Does the Vantrue E1 Lite come with a memory card?

No — the E1 Lite does not include a microSD card. You’ll need to buy one separately. It supports Class 10 or higher cards up to 512GB. Vantrue sells branded high-endurance cards, but any reputable Class 10 microSD card works reliably. Budget for $15–$30 depending on the capacity you choose.

Does the Vantrue E1 Lite work without a hardwire kit?

Yes — it records fine during driving using the included car charger. But parking mode requires continuous power, which means a hardwire kit (sold separately for $15–$19). Without it, the camera powers off when you turn off the ignition and won’t record parking-mode events overnight.

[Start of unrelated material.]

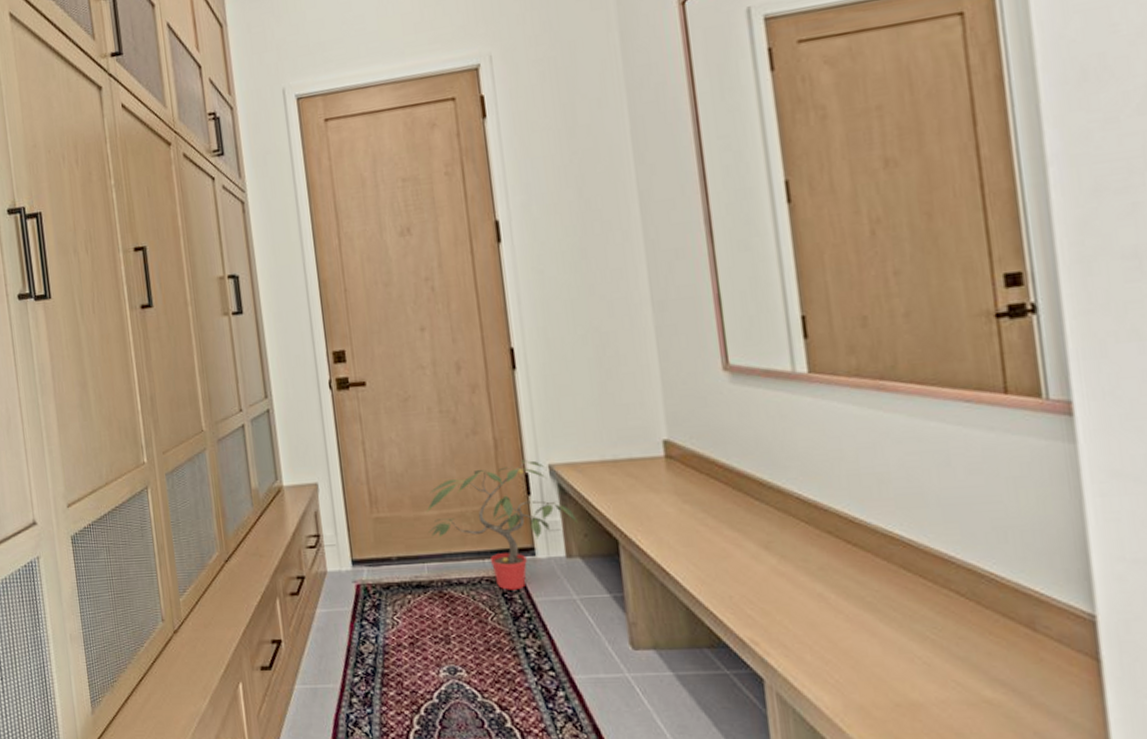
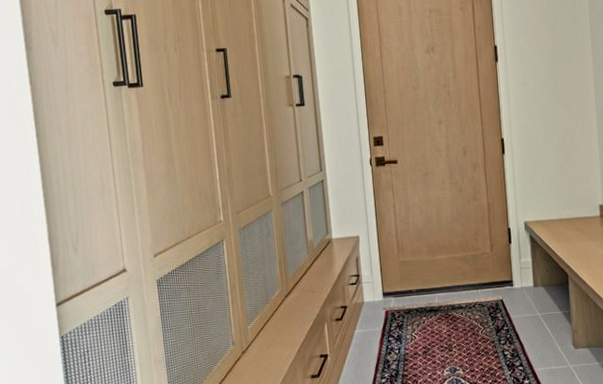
potted plant: present [426,459,578,590] -> none [438,218,542,311]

Is the Vantrue E1 Lite app free to use?

Yes — the Vantrue app is completely free for iOS and Android with no subscription required. It includes GPS track playback, live preview, clip download, settings control, and video editing. There are no hidden fees or premium tiers. The free app covers all camera functionality.

How does the Vantrue E1 Lite’s GPS work?

The E1 Lite has a built-in GPS module that automatically records your speed, location, route, and heading in each clip’s metadata. It typically locks a satellite signal within 30–60 seconds of starting the car. Speed accuracy is within 2–3 mph of actual speed. You can review GPS tracks on a map overlay through the Vantrue app or PC software.

Can the Vantrue E1 Lite overheat in a hot car?

No — the supercapacitor battery is rated to handle temperatures up to 158°F, which covers the interior temperature of a parked car in direct summer sunlight. Unlike lithium-ion batteries used in many budget cameras, supercapacitors won’t swell, leak, or ignite in heat. This is one of the strongest safety advantages the E1 Lite has over cheaper competitors.